Un día el diablo se fue de inspección para ver cómo rezaban las personas. Era un tema que le interesaba porque la experiencia le habla enseñado que era de vital importancia para su trabajo. Su gira fue breve y satisfactoria porque las dolientes oraciones eran del todo innocuas —y porque las personas que rezan son menos que las moscas blancas—. Estaba regresando contento a casa, cuando descubrió, en un campo, a un labrador que estaba gesticulando. Ávido por saber qué pasaba, se escondió detrás de un montículo y se puso a observar.
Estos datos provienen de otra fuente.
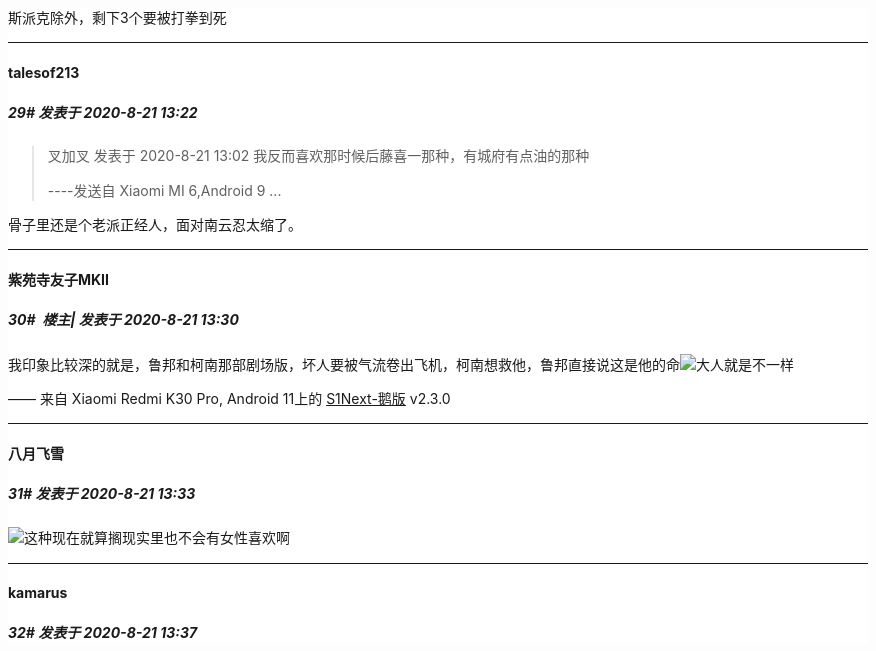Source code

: 


斯派克除外，剩下3个要被打拳到死







*****

####  talesof213  
##### 29#       发表于 2020-8-21 13:22



<blockquote>叉加叉 发表于 2020-8-21 13:02
我反而喜欢那时候后藤喜一那种，有城府有点油的那种


----发送自 Xiaomi MI 6,Android 9 ...</blockquote>
骨子里还是个老派正经人，面对南云忍太缩了。







*****

####  紫苑寺友子MKII  
##### 30#         楼主| 发表于 2020-8-21 13:30




我印象比较深的就是，鲁邦和柯南那部剧场版，坏人要被气流卷出飞机，柯南想救他，鲁邦直接说这是他的命<img src="https://static.saraba1st.com/image/smiley/face2017/143.png" referrerpolicy="no-referrer">大人就是不一样

—— 来自 Xiaomi Redmi K30 Pro, Android 11上的 [S1Next-鹅版](https://github.com/ykrank/S1-Next/releases) v2.3.0







*****

####  八月飞雪  
##### 31#       发表于 2020-8-21 13:33



<img src="https://static.saraba1st.com/image/smiley/face2017/245.png" referrerpolicy="no-referrer">这种现在就算搁现实里也不会有女性喜欢啊







*****

####  kamarus  
##### 32#       发表于 2020-8-21 13:37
El hombre estaba peleando violentamente con Dios: lo trataba sin ninguna consideración, y le decía toda clase de barbaridades...
El diablo se quedó vivamente interesado en un principio, pero luego comenzó a reflexionar y aquello no le gustó nada.
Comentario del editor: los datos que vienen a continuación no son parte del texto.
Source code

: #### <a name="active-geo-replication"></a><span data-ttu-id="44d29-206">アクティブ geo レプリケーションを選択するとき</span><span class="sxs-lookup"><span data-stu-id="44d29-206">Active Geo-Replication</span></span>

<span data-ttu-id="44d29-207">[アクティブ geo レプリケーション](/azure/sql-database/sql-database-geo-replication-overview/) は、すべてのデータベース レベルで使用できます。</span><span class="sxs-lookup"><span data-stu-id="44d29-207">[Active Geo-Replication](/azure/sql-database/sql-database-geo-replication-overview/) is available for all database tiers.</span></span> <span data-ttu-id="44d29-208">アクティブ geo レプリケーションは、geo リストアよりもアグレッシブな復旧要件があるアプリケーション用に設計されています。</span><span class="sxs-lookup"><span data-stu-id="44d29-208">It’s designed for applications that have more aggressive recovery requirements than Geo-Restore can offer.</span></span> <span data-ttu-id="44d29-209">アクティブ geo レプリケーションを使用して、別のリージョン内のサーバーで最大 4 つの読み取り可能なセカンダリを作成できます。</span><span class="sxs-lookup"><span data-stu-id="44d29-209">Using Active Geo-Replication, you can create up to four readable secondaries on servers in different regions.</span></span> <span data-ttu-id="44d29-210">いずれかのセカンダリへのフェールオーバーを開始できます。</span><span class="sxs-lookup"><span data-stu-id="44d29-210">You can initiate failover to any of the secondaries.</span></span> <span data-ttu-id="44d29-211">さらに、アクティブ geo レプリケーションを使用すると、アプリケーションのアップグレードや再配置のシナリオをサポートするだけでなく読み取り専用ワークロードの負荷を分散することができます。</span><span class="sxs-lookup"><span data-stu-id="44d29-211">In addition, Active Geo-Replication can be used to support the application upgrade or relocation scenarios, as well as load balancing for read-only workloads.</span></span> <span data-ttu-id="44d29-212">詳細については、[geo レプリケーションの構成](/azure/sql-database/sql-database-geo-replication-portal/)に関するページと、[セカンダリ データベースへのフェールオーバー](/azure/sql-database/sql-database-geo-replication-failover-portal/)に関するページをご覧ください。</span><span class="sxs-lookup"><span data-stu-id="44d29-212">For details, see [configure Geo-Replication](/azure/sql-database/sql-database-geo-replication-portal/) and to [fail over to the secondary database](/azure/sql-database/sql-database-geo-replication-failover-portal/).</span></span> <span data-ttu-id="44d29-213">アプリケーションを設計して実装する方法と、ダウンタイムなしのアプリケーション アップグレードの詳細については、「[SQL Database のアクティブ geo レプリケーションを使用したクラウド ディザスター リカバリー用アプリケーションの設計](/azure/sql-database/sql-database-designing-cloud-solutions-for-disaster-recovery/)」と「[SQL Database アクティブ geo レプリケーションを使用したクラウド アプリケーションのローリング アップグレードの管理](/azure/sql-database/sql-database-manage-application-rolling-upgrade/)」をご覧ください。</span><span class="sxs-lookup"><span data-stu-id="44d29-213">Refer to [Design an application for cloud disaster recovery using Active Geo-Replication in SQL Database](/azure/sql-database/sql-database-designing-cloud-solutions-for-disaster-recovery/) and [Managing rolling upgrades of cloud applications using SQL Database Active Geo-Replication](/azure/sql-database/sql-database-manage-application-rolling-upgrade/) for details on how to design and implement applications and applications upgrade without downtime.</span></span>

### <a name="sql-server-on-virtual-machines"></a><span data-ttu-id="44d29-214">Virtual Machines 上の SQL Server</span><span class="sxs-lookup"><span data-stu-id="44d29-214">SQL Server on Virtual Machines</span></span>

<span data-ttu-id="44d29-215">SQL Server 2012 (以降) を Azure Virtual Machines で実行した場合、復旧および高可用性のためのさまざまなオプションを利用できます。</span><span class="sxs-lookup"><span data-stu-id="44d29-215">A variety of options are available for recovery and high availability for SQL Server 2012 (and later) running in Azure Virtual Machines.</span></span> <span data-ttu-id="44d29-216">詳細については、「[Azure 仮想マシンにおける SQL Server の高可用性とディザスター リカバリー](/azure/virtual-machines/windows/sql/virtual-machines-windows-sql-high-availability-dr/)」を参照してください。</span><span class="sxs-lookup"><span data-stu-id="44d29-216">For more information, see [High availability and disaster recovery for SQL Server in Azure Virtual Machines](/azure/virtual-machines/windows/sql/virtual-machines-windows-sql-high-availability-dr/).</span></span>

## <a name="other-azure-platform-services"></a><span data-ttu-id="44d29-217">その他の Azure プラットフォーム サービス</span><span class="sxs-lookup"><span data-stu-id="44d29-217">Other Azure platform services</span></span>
Mientras andaba en estas cavilaciones pasó por allí un cura, quien dirigiéndose al campesino le dijo:—Buen hombre. ¿Por qué razón te comportas así? ¿No sabes que insultar a Dios es peca¬do?.—Reverendo—responde el hombre—, si me enfurezco con Dios, es porque creo y porque le siento cercano; si le digo lo que siento, es porque lo quiero mucho; si grito, es porque sé que me escucha.—Tú deliras— dijo el cura alejándose.
Pero el diablo, que sabía más que el cura, se fue muy alarmado: había descubierto a un hombre capaz todavía de rezar.
Rezar es hablar con nuestro Padre Dios, con la misma confianza y sencillez con que hablamos con un padre o un amigo de verdad. Las fórmulas hechas nos sirven para cuando somos varios, como ahora en clase y para cuando no sabemos qué decirle al Señor. Ayúdanos, Señor a tratar contigo con espontaneidad y confianza.
Hoy te pedimos por los que no creen en ti y no pueden hablarte como nosotros lo hacemos.